Coverage Across Key Infrastructure Categories
SESAMm’s infrastructure coverage includes a wide range of asset types, such as:
Solar Stations
Airports
Waste Management Facilities
Wind Stations
Dams
Coal Mines
Oil & Gas Plants
Hydropower Stations
Coal Power Stations
Steel Plants
Bioenergy Stations
Nuclear Stations
Coal Terminals
Geothermal Stations
This breadth enables clients to assess risks across both legacy and transition-aligned infrastructure.
Why Infrastructure Monitoring Matters Now
Infrastructure projects concentrate risk. They involve long timelines, large capital commitments, public scrutiny, regulatory complexity, and significant community impact.

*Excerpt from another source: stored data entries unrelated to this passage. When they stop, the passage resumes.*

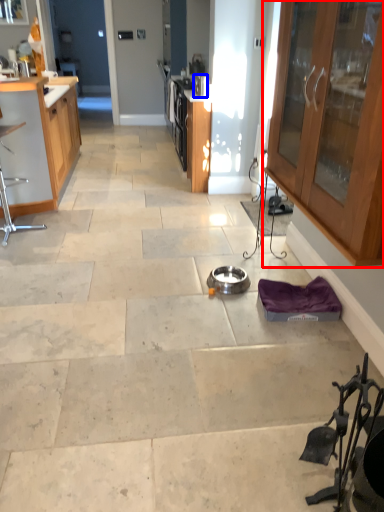
Question: Which object appears farthest to the camera in this image, cabinetry (highlighted by a red box) or appliance (highlighted by a blue box)?

Choices:
 (A) cabinetry
 (B) appliance

Answer: (B)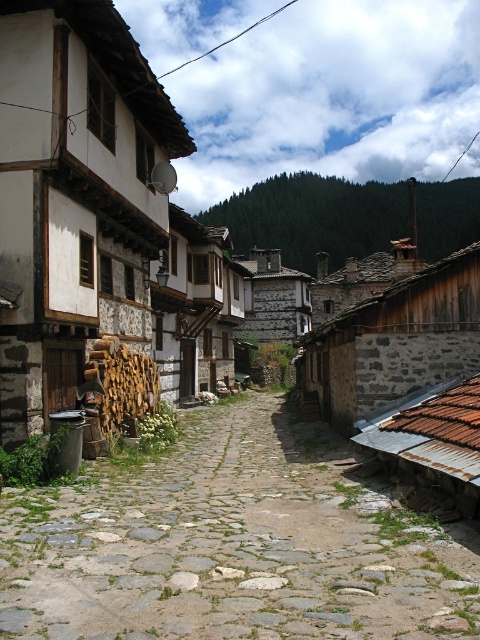
Question: Which of the following is the farthest from the observer?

For investors and lenders, point-in-time due diligence is no longer sufficient. A project cleared at financial close can face protests, litigation, environmental incidents, corruption allegations, or regulatory breaches years later.
Continuous monitoring is becoming essential for:
Pre-investment screening
Ongoing portfolio oversight
Secondaries transactions
Infrastructure debt underwriting
Insurance risk assessment
Sustainability and SFDR reporting
Our expanded coverage supports these workflows with structured, real-time intelligence.
On-Demand Expansion: Coverage That Grows With You
Beyond the projects already included in the dataset, SESAMm adds new infrastructure assets upon client request. This allows coverage to align directly with a pipeline of acquisition targets, a lender’s financing book, an insurer’s underwriting portfolio, or a fund’s watchlist. Rather than forcing clients to adapt to a fixed database, SESAMm’s infrastructure coverage scales dynamically to meet their needs.
With more than 250,000 assets included, SESAMm delivers one of the most comprehensive and scalable datasets for infrastructure risk monitoring. Together, this expanded infrastructure dataset and SESAMm’s AI reporting capabilities provide financial institutions with a scalable way to identify and monitor risks across infrastructure portfolios worldwide.